Accolades and good wishes for the outgoing dean have been pouring in from throughout the GW community. "Since his arrival at the university in August 2005, Fred Lawrence has been a truly transformational dean and an exemplary university citizen," GW President Steven Knapp says. "Brandeis will be well served by Fred's exceptional qualities as a leader, administrator, and educator."
Dr. Knapp also praises the exceptional contributions of the dean's wife, Kathy Lawrence, a highly regarded member of GW's English faculty who co-hosted many Law School events with her husband. "On behalf of the entire university, I offer my sincerest gratitude to Fred and Kathy and wish them every success in this next phase of their lives," he says.
The search for the next dean of GW Law School is moving rapidly through its initial stages.
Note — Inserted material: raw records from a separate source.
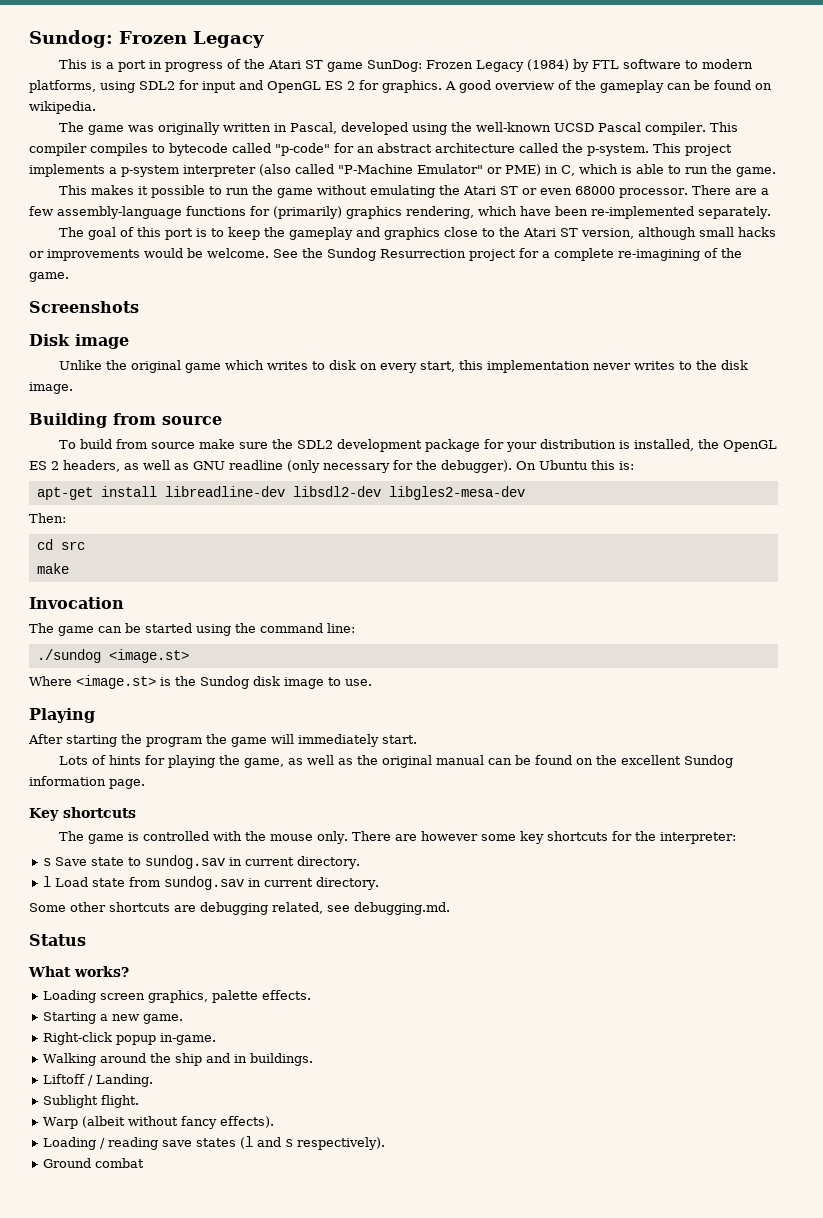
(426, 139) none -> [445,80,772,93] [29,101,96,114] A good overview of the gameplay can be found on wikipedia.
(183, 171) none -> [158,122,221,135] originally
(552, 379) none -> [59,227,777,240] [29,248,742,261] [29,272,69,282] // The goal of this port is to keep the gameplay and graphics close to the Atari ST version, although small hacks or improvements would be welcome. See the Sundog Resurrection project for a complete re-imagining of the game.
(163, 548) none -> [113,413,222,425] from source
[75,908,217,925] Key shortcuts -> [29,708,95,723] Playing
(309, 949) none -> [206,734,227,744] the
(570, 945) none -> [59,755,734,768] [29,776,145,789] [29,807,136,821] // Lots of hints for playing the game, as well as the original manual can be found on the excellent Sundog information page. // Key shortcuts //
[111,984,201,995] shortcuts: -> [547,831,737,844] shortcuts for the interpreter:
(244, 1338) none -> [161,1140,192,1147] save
Since the search committee's establishment in September, members have worked long hours developing a recruitment plan, soliciting input from students, alumni, faculty, and staff, and advertising the job in a variety of media.
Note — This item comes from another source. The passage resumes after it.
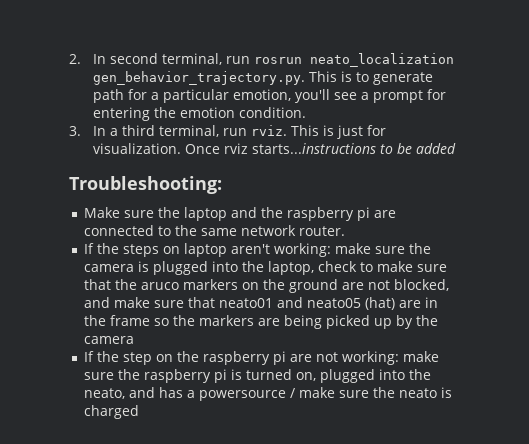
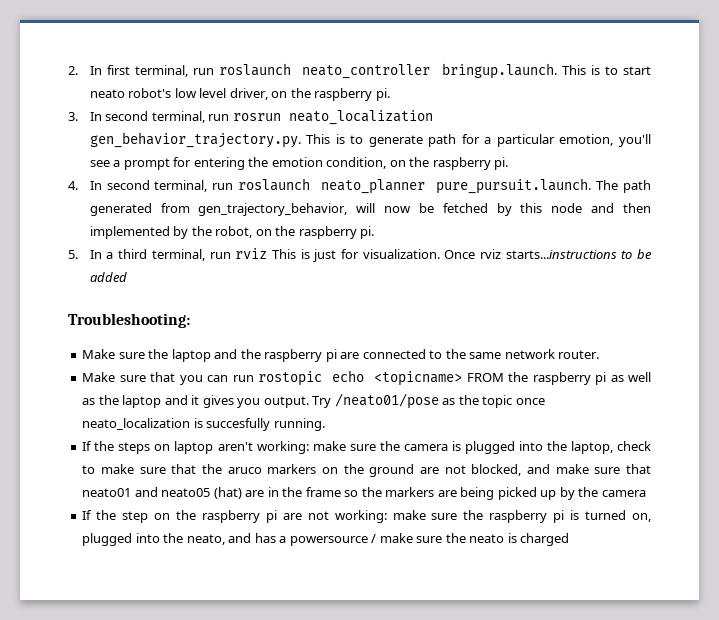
(107, 59) none -> [106,63,651,79] [89,88,390,101] [68,112,102,121] first terminal, run roslaunch neato_controller bringup.launch. This is to start neato robot's low level driver, on the raspberry pi. // 3. In
[239,107,307,118] [69,126,81,136] condition. // 3. -> [326,157,509,170] [68,178,651,194] [89,203,651,216] [89,226,375,239] [68,250,78,259] condition, on the raspberry pi. // 4. In second terminal, run roslaunch neato_planner pure_pursuit.launch. The path generated from gen_trajectory_behavior, will now be fetched by this node and then implemented by the robot, on the raspberry pi. // 5.
[251,125,288,136] rviz. -> [235,248,268,259] rviz
(345, 231) none -> [82,370,651,386] [82,393,545,409] [82,418,325,431] // Make sure that you can run rostopic echo <topicname> FROM the raspberry pi as well as the laptop and it gives you output. Try /neato01/pose as the topic once neato_localization is succesfully running.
"Committee members also contacted every dean and assistant dean at the top 50 law schools in the country for suggestions on worthy dean candidates, which yielded a list of more than 350 nominees," Mr. Trangsrud says. "We are now in the process of calling everyone on the list to assess their level of interest in applying for the position."
To ensure that the voices of the Law School's various stakeholders are clearly heard throughout the search and interview process, parallel alumni, student, and senior staff committees were created—each responsible for tapping the ideas of their own constituents. "Each of the three committees surveyed their constituents to identify the top characteristics and qualities they seek in the next dean, as well as the most pressing challenges and priorities the next dean should focus on," Mr. Trangsrud says. "We used the surveys to identify the issues that are most in the minds of each group and develop a list of standardized questions for
After combing through the mountain of resumes pouring in, the committee will schedule screening interviews with the top 15 to 20 candidates and subsequently decide as a group which of the contenders to invite to campus for full interviews. "The campus interviews will likely take a day and a half per candidate and will include meetings with groups of stakeholders and a formal presentation to the law faculty," says Mr. Trangsrud, who expects the interviews to run from late January through March. "By the end of March, we hope to secure the law faculty's approval of three or more candidates whose names will be forwarded to the provost and president, who will select the new dean." The dean will assume the helm of GW Law School this summer.
Mr. Trangsrud says this is "both an exciting and anxious time for the Law School."
"The dean has very broad effects on the character and development of an institution, so finding the right person is crucial. We are one of the five largest law schools in the nation, with 2,000 students, 90 full-time faculty members, 300 part-time faculty, and a staff that goes along with all of that, and leading it will consume most of the dean's waking hours."
"This deanship will be one of the most coveted opportunities in higher education this year," Mr. Trangsrud adds. "GW Law School is one of the most attractive law schools in the country in which to be dean. My mailbox is filling up. It's going to be an exciting year."